Is there any way of stopping this rush to war, or at least persuading people to stop and think about it before rushing into it?

I suggest there is one.

I suggest that the Liberal Democratic Party of the UK holds the key.

The LibDems are in coalition with the Conservative Party, whose leader, David Cameron, has been beating the war drums loudest. The LibDems and their supporters were the ones who were least enthusiastic about the Afghanistan War of 2002 and the Iraq War of 2003. So perhaps it is time for them to give notice to David Cameron that if he gets Britain involved militarily in the Syrian civil war, they will leave the coalition. Whether they have the guts to do that is another matter, but if they do, it will probably enable them to make a better showing in the next UK election than the oblivion that is likely to be their fate if they stick to the coalition to the end. So perhaps what is needed is for all Brit voters to urge their MPs, and especially all LibDem MPs, to vote against war, and if war is inevitable, to leave the coalition. Start tweeting, folks!

And if Cameron pulls back from the brink, perhaps Obama will think twice.

And then there are reports like this one:

US ‘backed plan to launch chemical weapon attack on Syria, blame it on Assad govt’: Report – Yahoo! News India:

The Obama administration gave green signal to a chemical weapons attack plan in Syria that could be blamed on President Bashar al Assad’s regime and in turn, spur international military action in the devastated country, leaked documents have shown.
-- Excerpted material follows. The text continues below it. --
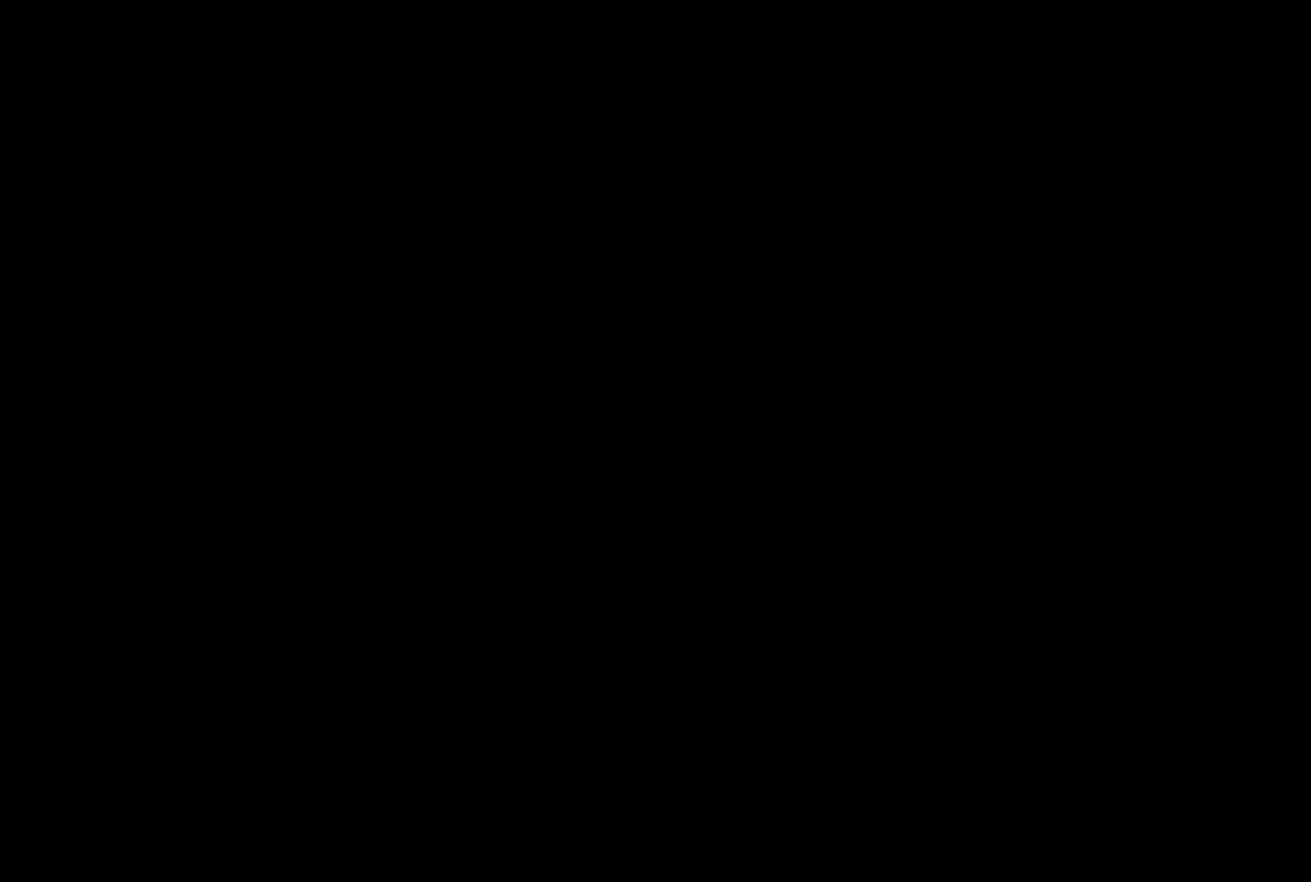
{"dt_ms": 500, "buttons": [], "left_stick": "center", "events": [[34, "SQUARE", "up"]]}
A new report, that contains an email exchange between two senior officials at British-based contractor Britam Defence, showed a scheme ‘approved by Washington’.

Perhaps not the most reliable evidence, but the evidence about who the Western governments believe is responsible for the use of “chemical weapons” in Syria seems to be just as tenuous, and relies mainly on innuendo.
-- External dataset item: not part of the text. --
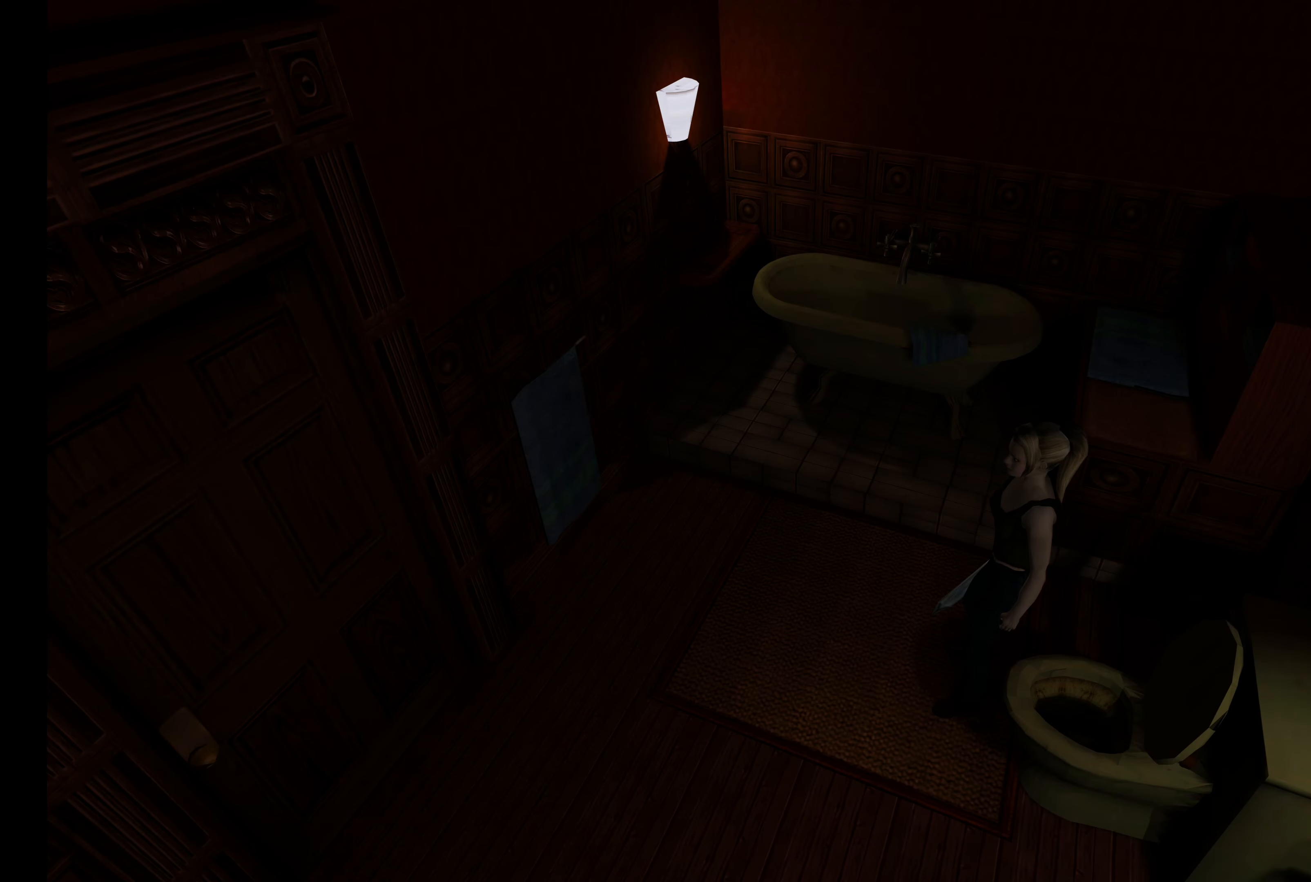
{"dt_ms": 500, "buttons": [], "left_stick": "left", "events": [[34, "left_stick", "left"]]}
And there’s more here: Britain’s Daily Mail: U.S. ‘backed plan to launch chemical weapon attack on Syria” | Global Research:

We are reproducing herewith from Archives.org for the record the controversial Daily Mail article pertaining to a US sponsored intelligence operation to launch a chemical weapons attack on Syria and blame it on President Bashar al-Assad.

From the outset, the underlying objective was to provide a justification, on “humanitarian grounds”, for a military intervention directed against Syria.